Read the records beneath this task and copy every line that contains the string "tecnologías".

(Dataset excerpts)
————————

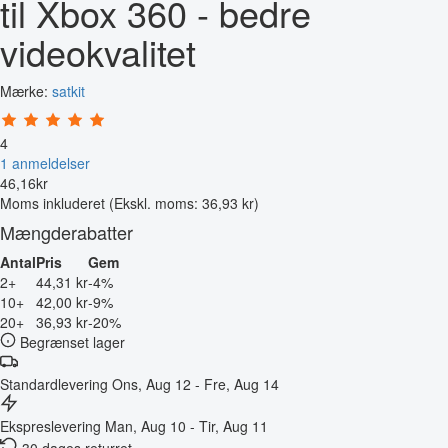
til Xbox 360 - bedre
videokvalitet
Mærke:
satkit
4
1 anmeldelser
46
,
16
kr
Moms inkluderet
(Ekskl. moms: 36,93 kr)
Mængderabatter
Antal
Pris
Gem
2+
44,31 kr
-4%
10+
42,00 kr
-9%
20+
36,93 kr
-20%
Begrænset lager
Standardlevering
Ons, Aug 12 - Fre, Aug 14
Ekspreslevering
Man, Aug 10 - Tir, Aug 11
30 dages returret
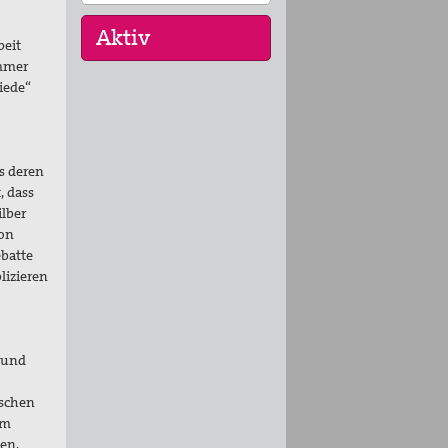
beit
ummer
riede“
Keine aktuellen Termine.
ls deren
, dass
lber
ion
ebatte
lizieren
h und
lschen
om
ten,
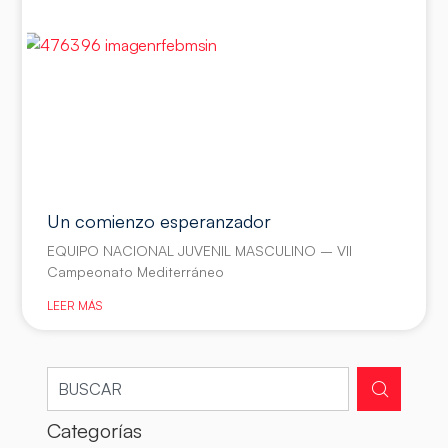
Un comienzo esperanzador
EQUIPO NACIONAL JUVENIL MASCULINO – VII
Campeonato Mediterráneo
LEER MÁS
Categorías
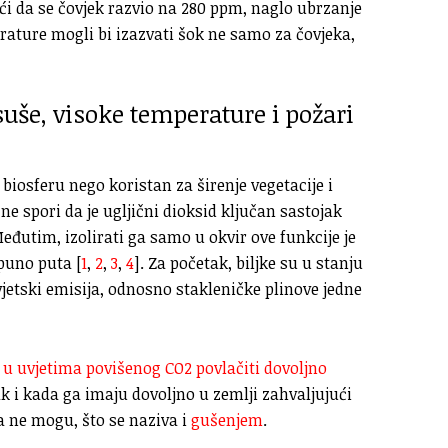
ući da se čovjek razvio na 280 ppm, naglo ubrzanje
rature mogli bi izazvati šok ne samo za čovjeka,
 suše, visoke temperature i požari
 biosferu nego koristan za širenje vegetacije i
 ne spori da je ugljični dioksid ključan sastojak
Međutim, izolirati ga samo u okvir ove funkcije je
puno puta [
1
,
2
,
3
,
4
]. Za početak, biljke su u stanju
vjetski emisija, odnosno stakleničke plinove jedne
e u uvjetima povišenog CO2 povlačiti dovoljno
 i kada ga imaju dovoljno u zemlji zahvaljujući
a ne mogu, što se naziva i
gušenjem
.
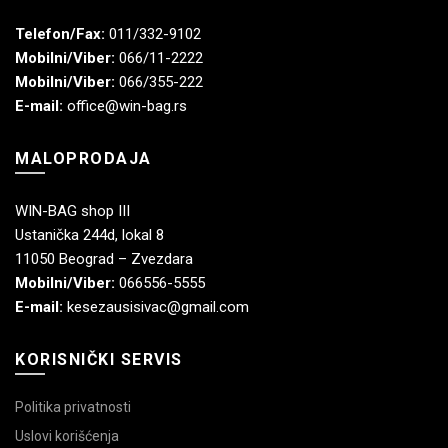
Telefon/Fax:
011/332-9102
Mobilni/Viber:
066/11-2222
Mobilni/Viber:
066/355-222
E-mail:
office@win-bag.rs
MALOPRODAJA
WIN-BAG shop III
Ustanička 244d, lokal 8
11050 Beograd – Zvezdara
Mobilni/Viber:
066556-5555
E-mail:
kesezausisivac@gmail.com
KORISNIČKI SERVIS
Politika privatnosti
Uslovi korišćenja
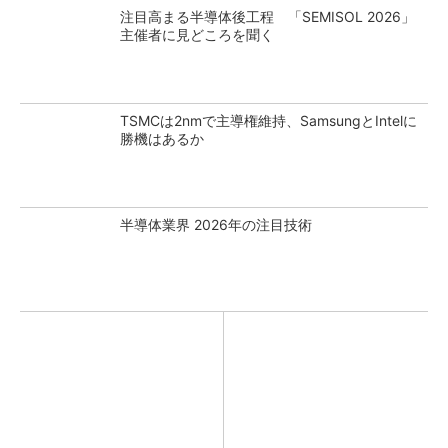
注目高まる半導体後工程 「SEMISOL 2026」
主催者に見どころを聞く
TSMCは2nmで主導権維持、SamsungとIntelに
勝機はあるか
半導体業界 2026年の注目技術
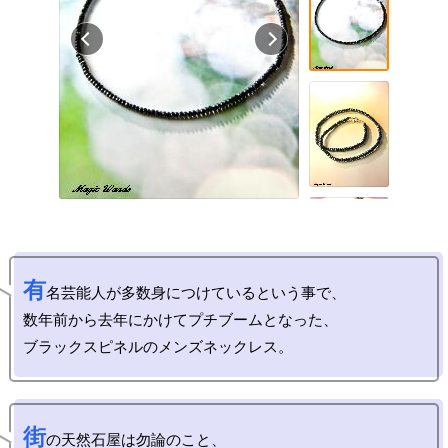
有
名芸能人が多数身につけているという事で、

数年前から去年にかけてプチブームとなった、

街
の天然石屋は勿論のこと、
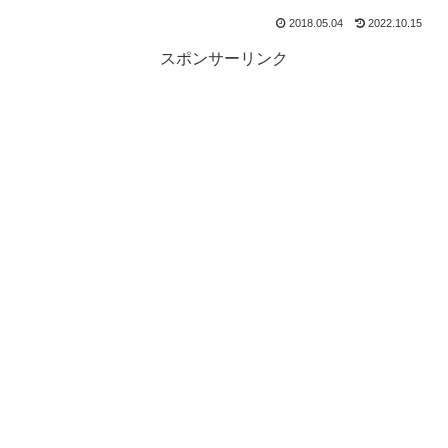
2018.05.04
2022.10.15
スポンサーリンク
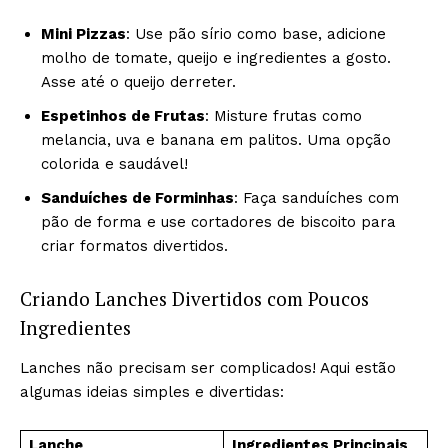
Mini Pizzas
: Use pão sírio como base, adicione
molho de tomate, queijo e ingredientes a gosto.
Asse até o queijo derreter.
Espetinhos de Frutas
: Misture frutas como
melancia, uva e banana em palitos. Uma opção
colorida e saudável!
Sanduíches de Forminhas
: Faça sanduíches com
pão de forma e use cortadores de biscoito para
criar formatos divertidos.
Criando Lanches Divertidos com Poucos
Ingredientes
Lanches não precisam ser complicados! Aqui estão
algumas ideias simples e divertidas:
Lanche
Ingredientes Principais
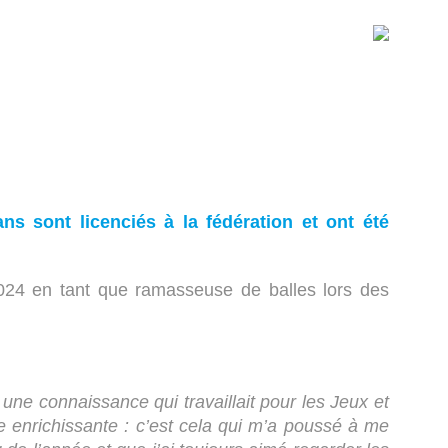
ns sont licenciés à la fédération et ont été
024 en tant que ramasseuse de balles lors des
ne connaissance qui travaillait pour les Jeux et
ce enrichissante : c’est cela qui m’a poussé à me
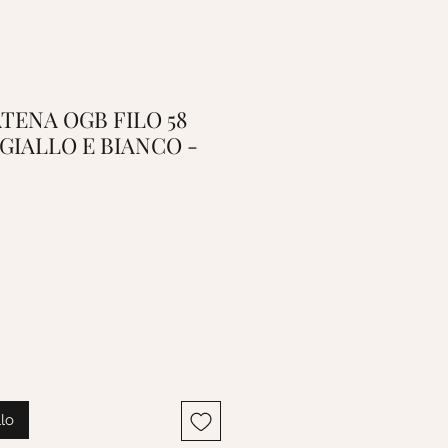
CATENA OGB FILO 58
 GIALLO E BIANCO -
o
llo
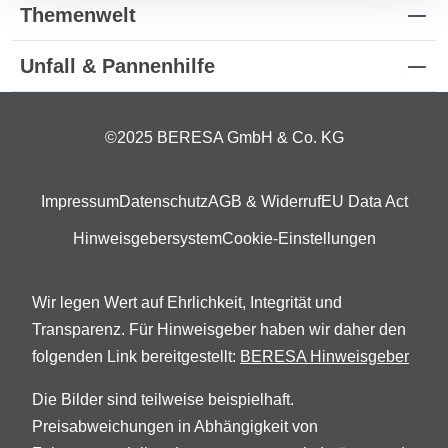
Themenwelt
Unfall & Pannenhilfe
©2025 BERESA GmbH & Co. KG
Impressum
Datenschutz
AGB & Widerruf
EU Data Act
Hinweisgebersystem
Cookie-Einstellungen
Wir legen Wert auf Ehrlichkeit, Integrität und
Transparenz. Für Hinweisgeber haben wir daher den
folgenden Link bereitgestellt:
BERESA Hinweisgeber
Die Bilder sind teilweise beispielhaft.
Preisabweichungen in Abhängigkeit von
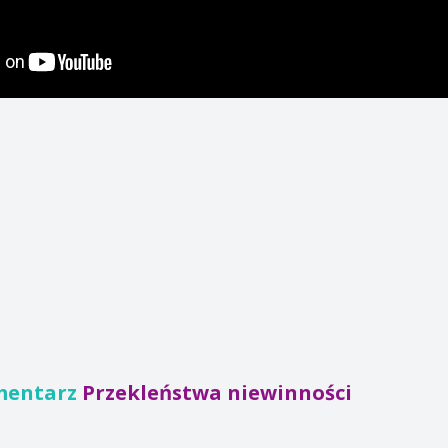
mentarz
Przekleństwa niewinności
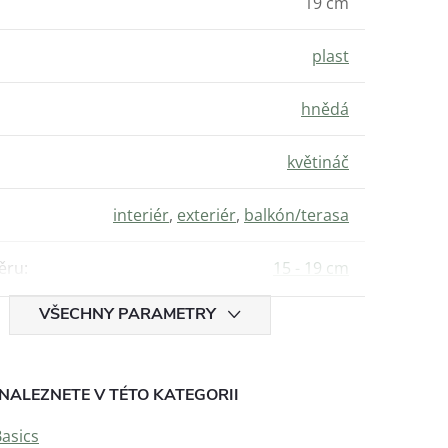
19 cm
plast
hnědá
květináč
interiér
,
exteriér
,
balkón/terasa
ěru
:
15 - 19 cm
VŠECHNY PARAMETRY
NALEZNETE V TÉTO KATEGORII
asics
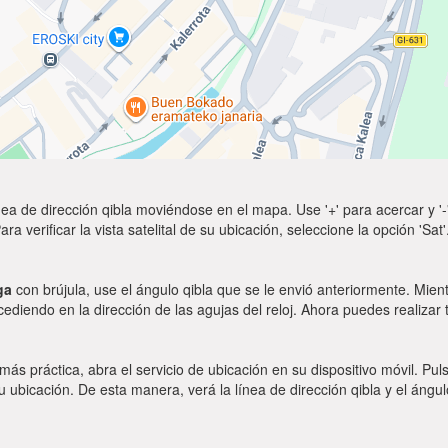
ea de dirección qibla moviéndose en el mapa. Use '+' para acercar y '-'
a verificar la vista satelital de su ubicación, seleccione la opción 'Sa
ga
con brújula, use el ángulo qibla que se le envió anteriormente. Mient
ocediendo en la dirección de las agujas del reloj. Ahora puedes realizar
 más práctica, abra el servicio de ubicación en su dispositivo móvil.
ubicación. De esta manera, verá la línea de dirección qibla y el ángul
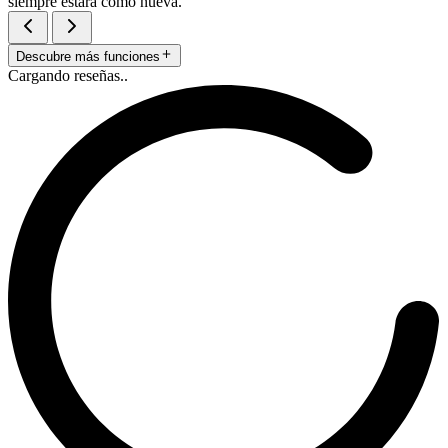
siempre estará como nueva.
Descubre más funciones
Cargando reseñas..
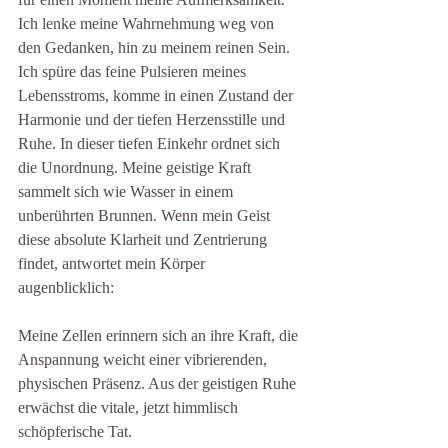
Ich lenke meine Wahrnehmung weg von 
den Gedanken, hin zu meinem reinen Sein. 
Ich spüre das feine Pulsieren meines 
Lebensstroms, komme in einen Zustand der 
Harmonie und der tiefen Herzensstille und 
Ruhe. In dieser tiefen Einkehr ordnet sich 
die Unordnung. Meine geistige Kraft 
sammelt sich wie Wasser in einem 
unberührten Brunnen. Wenn mein Geist 
diese absolute Klarheit und Zentrierung 
findet, antwortet mein Körper 
augenblicklich:
Meine Zellen erinnern sich an ihre Kraft, die 
Anspannung weicht einer vibrierenden, 
physischen Präsenz. Aus der geistigen Ruhe 
erwächst die vitale, jetzt himmlisch 
schöpferische Tat.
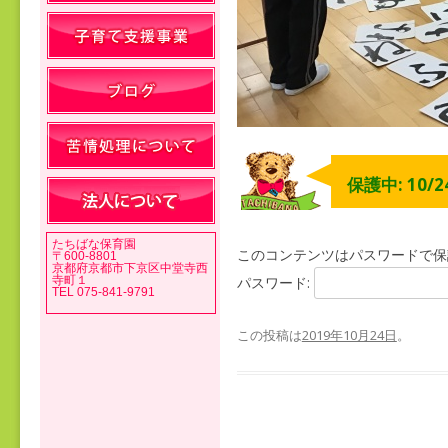
保護中: 10/
たちばな保育園
このコンテンツはパスワードで保
〒600-8801
京都府京都市下京区中堂寺西
寺町１
パスワード:
TEL 075-841-9791
この投稿は
2019年10月24日
。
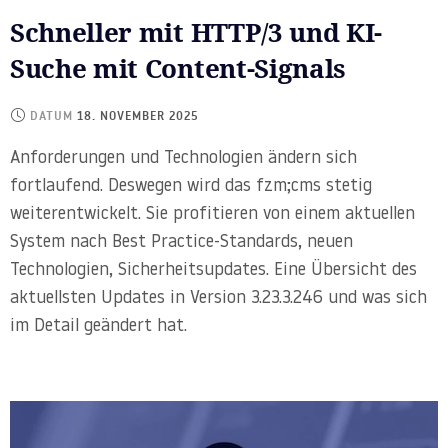
Schneller mit HTTP/3 und KI-
Suche mit Content-Signals
DATUM
18. NOVEMBER 2025
Anforderungen und Technologien ändern sich
fortlaufend. Deswegen wird das fzm;cms stetig
weiterentwickelt. Sie profitieren von einem aktuellen
System nach Best Practice-Standards, neuen
Technologien, Sicherheitsupdates. Eine Übersicht des
aktuellsten Updates in Version 3.23.3.246 und was sich
im Detail geändert hat.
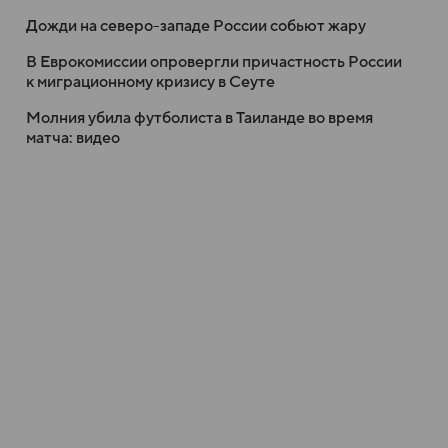
Дожди на северо-западе России собьют жару
В Еврокомиссии опровергли причастность России
к миграционному кризису в Сеуте
Молния убила футболиста в Таиланде во время
матча: видео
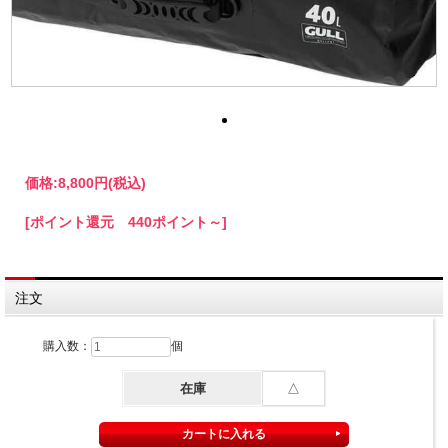
価格:
8,800円
(税込)
[ポイント還元 440ポイント～]
注文
購入数：
個
在庫
△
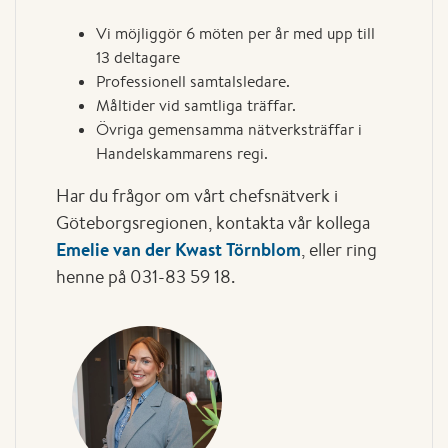
Vi möjliggör 6 möten per år med upp till
13 deltagare
Professionell samtalsledare.
Måltider vid samtliga träffar.
Övriga gemensamma nätverksträffar i
Handelskammarens regi.
Har du frågor om vårt chefsnätverk i
Göteborgsregionen, kontakta vår kollega
Emelie van der Kwast Törnblom
, eller ring
henne på 031-83 59 18.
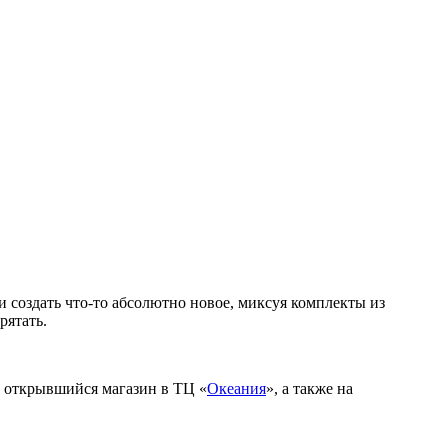
 создать что-то абсолютно новое, миксуя комплекты из
рятать.
о открывшийся магазин в ТЦ «
Океания
», а также на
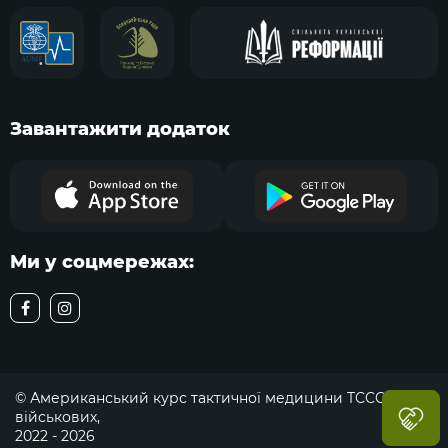
Завантажити додаток
Ми у соцмережах:
© Американський курс тактичної медицини TCCC для
військових,
2022 - 2026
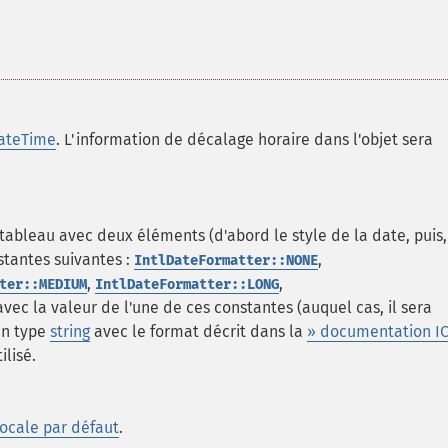
ateTime
. L'information de décalage horaire dans l'objet sera
tableau avec deux éléments (d'abord le style de la date, puis,
nstantes suivantes :
,
IntlDateFormatter::NONE
,
,
ter::MEDIUM
IntlDateFormatter::LONG
vec la valeur de l'une de ces constantes (auquel cas, il sera
 un type
string
avec le format décrit dans la
» documentation I
ilisé.
locale par défaut
.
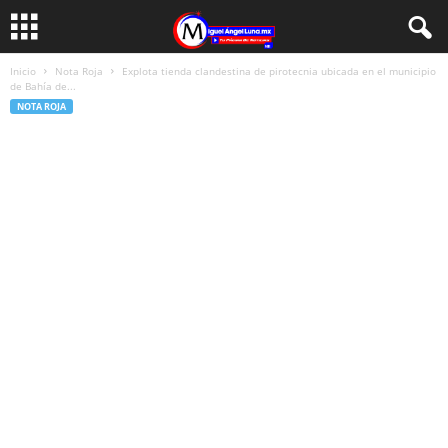
Inicio
Nota Roja
Explota tienda clandestina de pirotecnia ubicada en el municipio
de Bahía de...
NOTA ROJA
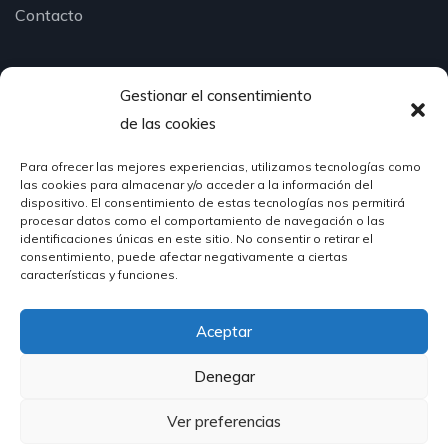
Contacto
Gestionar el consentimiento
¿Hablamos?
de las cookies
Para ofrecer las mejores experiencias, utilizamos tecnologías como
624 51 12 10
las cookies para almacenar y/o acceder a la información del
info@hosteleriasantander.com
dispositivo. El consentimiento de estas tecnologías nos permitirá
procesar datos como el comportamiento de navegación o las
identificaciones únicas en este sitio. No consentir o retirar el
consentimiento, puede afectar negativamente a ciertas
características y funciones.
Aceptar
© 2026 Hostelería Santander | Powered by
DIGIDISA
Denegar
Ver preferencias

————————

Result of this task:
Para ofrecer las mejores experiencias, utilizamos tecnologías como
dispositivo. El consentimiento de estas tecnologías nos permitirá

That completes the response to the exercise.